What the PROTEA campaign discovered empirically. During the F-EXP campaign, running the same trained booster against two slightly different annotation snapshots (differing only in which GOA release was used to resolve the training pairs) produced Fmax differences of 0.03 to 0.05 across NK cells. These differences are not noise: they are deterministic given the snapshot pair, reproducible to four decimal places. But they would look like unexplained variance to a researcher who had not pinned the snapshot version in their run record.

The anc2vec_query artefact (see above) made this concrete. The cross-category replication in the early training-table assembly turned anc2vec_query_known_count into a bucket identifier and inflated its apparent importance. The corrected pipeline filters (protein, aspect) by category membership before replication, so each feature carries only the information its definition implies and not metadata about how its row was constructed.

The contribution. PROTEA’s experiment infrastructure was designed to make the full snapshot pair list, the annotation source, the embedding config id, the schema_sha, and the producer git sha part of every Dataset row. Every EvaluationResult row is linked back through PredictionSet to the specific prediction run and its parameters. The thesis (chapter 6) reports numbers that can be reproduced from the commands in appendix B because the snapshot versions are part of the record, not implicit.

This is not a novel insight in the machine learning literature, but it is novel in the protein function prediction literature, where the dominant publication format does not include this level of provenance. The PROTEA campaign’s methodological angle is that temporal holdout correctness is not a detail: it is the thing being measured, and it requires explicit infrastructure to get right.

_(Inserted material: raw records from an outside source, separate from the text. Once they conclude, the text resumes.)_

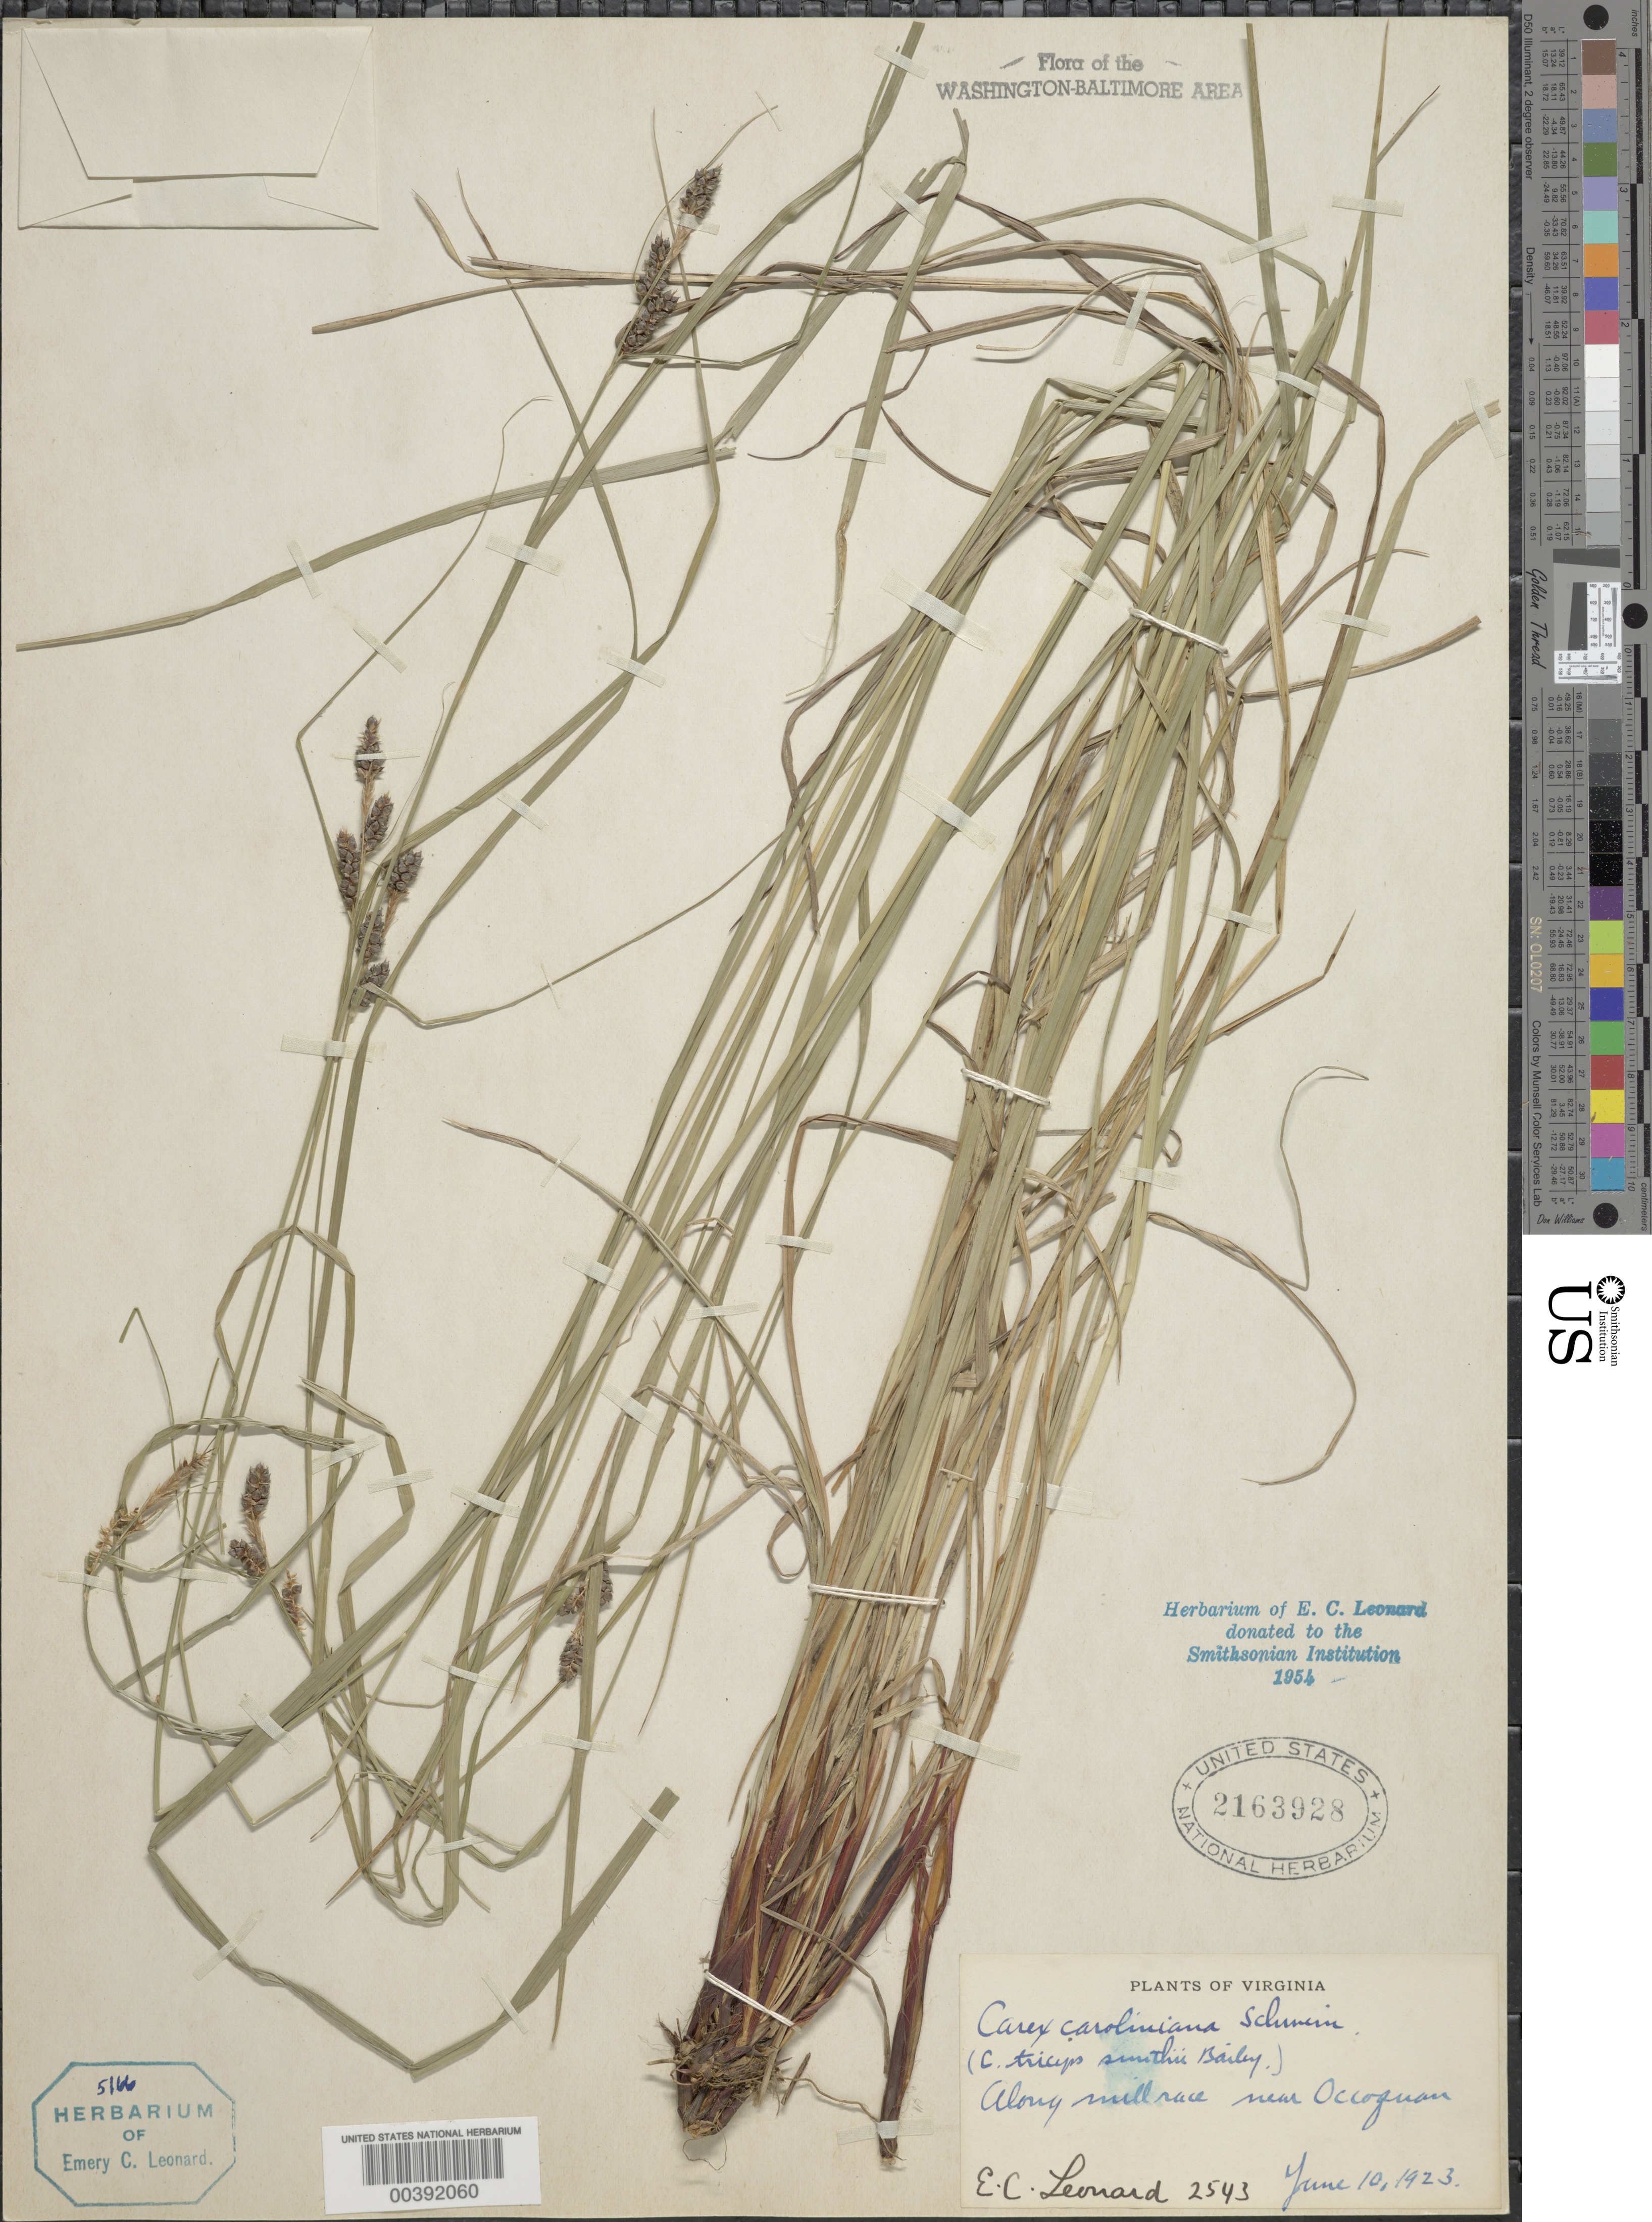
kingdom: Plantae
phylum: Tracheophyta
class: Liliopsida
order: Poales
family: Cyperaceae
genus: Carex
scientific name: Carex caroliniana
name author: Schwein.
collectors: E. C. Leonard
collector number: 2543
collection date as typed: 10 Jun 1923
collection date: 1923-06-10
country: United States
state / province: Virginia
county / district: Prince William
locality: Occoquan vicinity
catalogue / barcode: US 2163928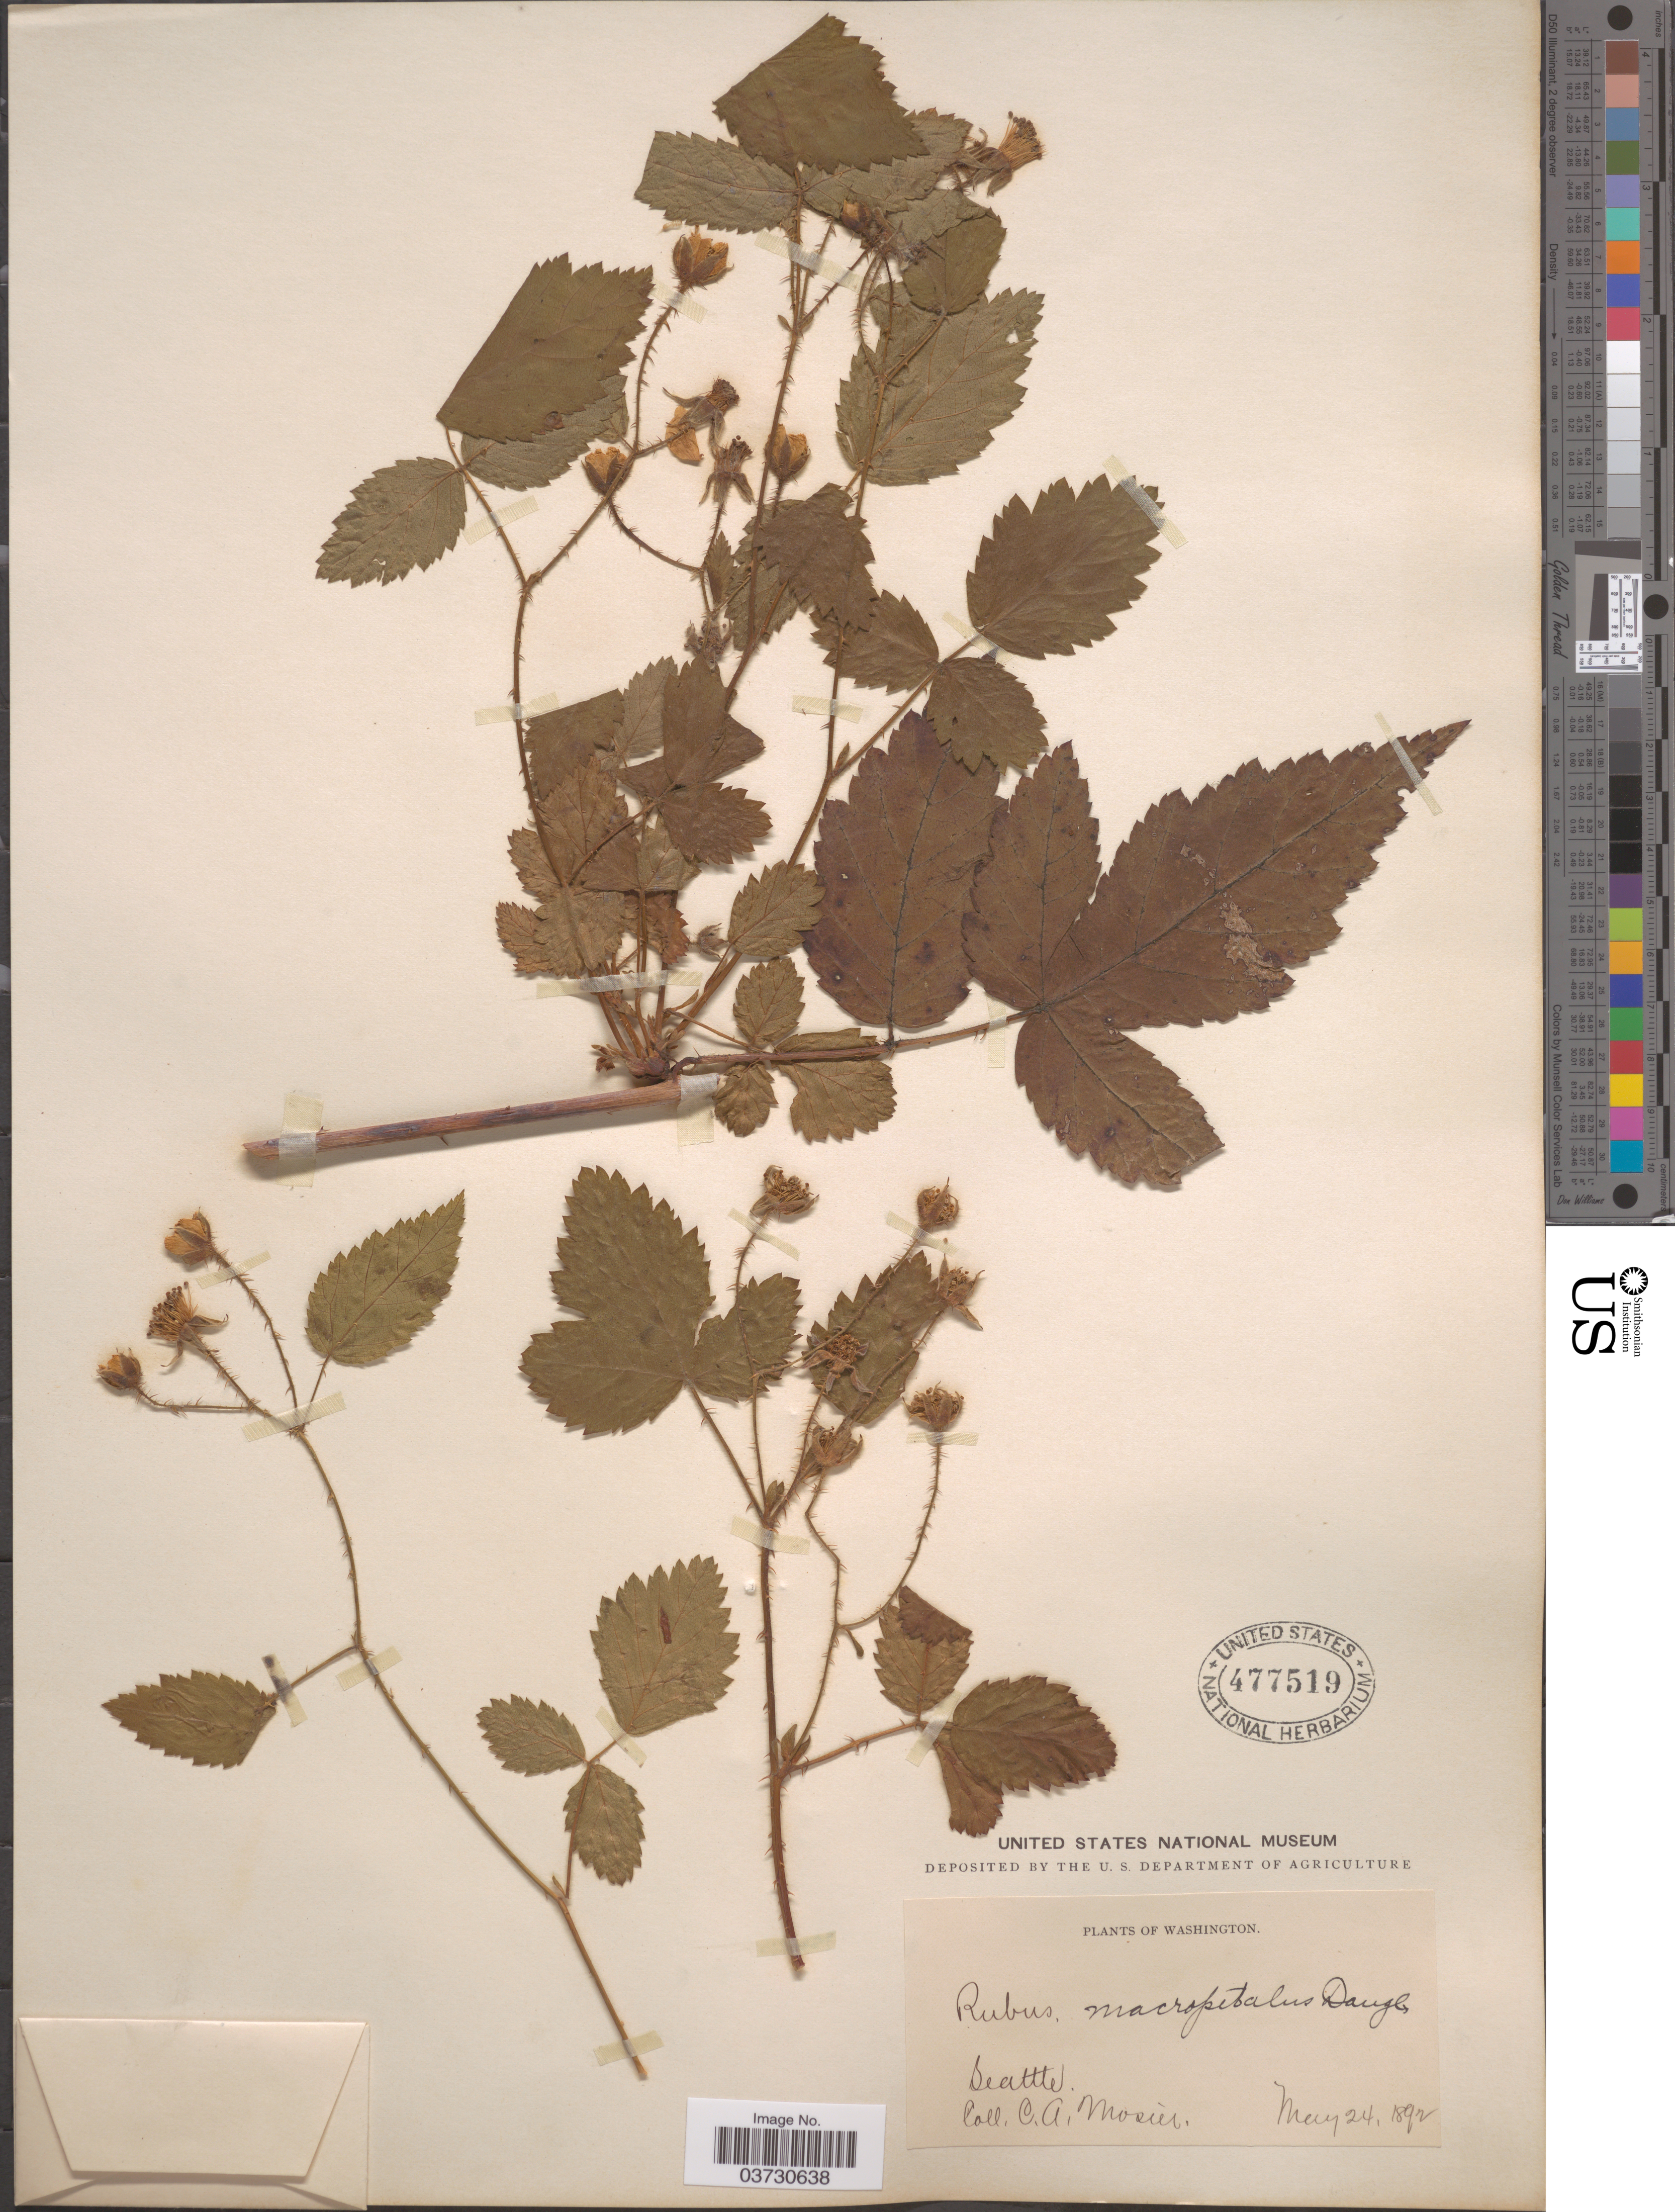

Prevention for future campaigns. Any evaluation that involves a temporal split must specify: (1) the annotation release used as t0, (2) the annotation release used as t1, (3) whether GO lineage propagation was applied before or after splitting, (4) which proteins were in the query set, and (5) whether the same protein could appear in both training and evaluation sets (a common source of leakage in methods that aggregate across multiple snapshot pairs). The EvaluationSet row in PROTEA captures (1), (2), (3), and (4). The training dataset manifest captures the snapshot pair list. Cross-checking that the eval snapshot pair does not overlap with any training pair is enforced by the export_research_dataset payload validator. See Reproduction guide for the full ordered procedure.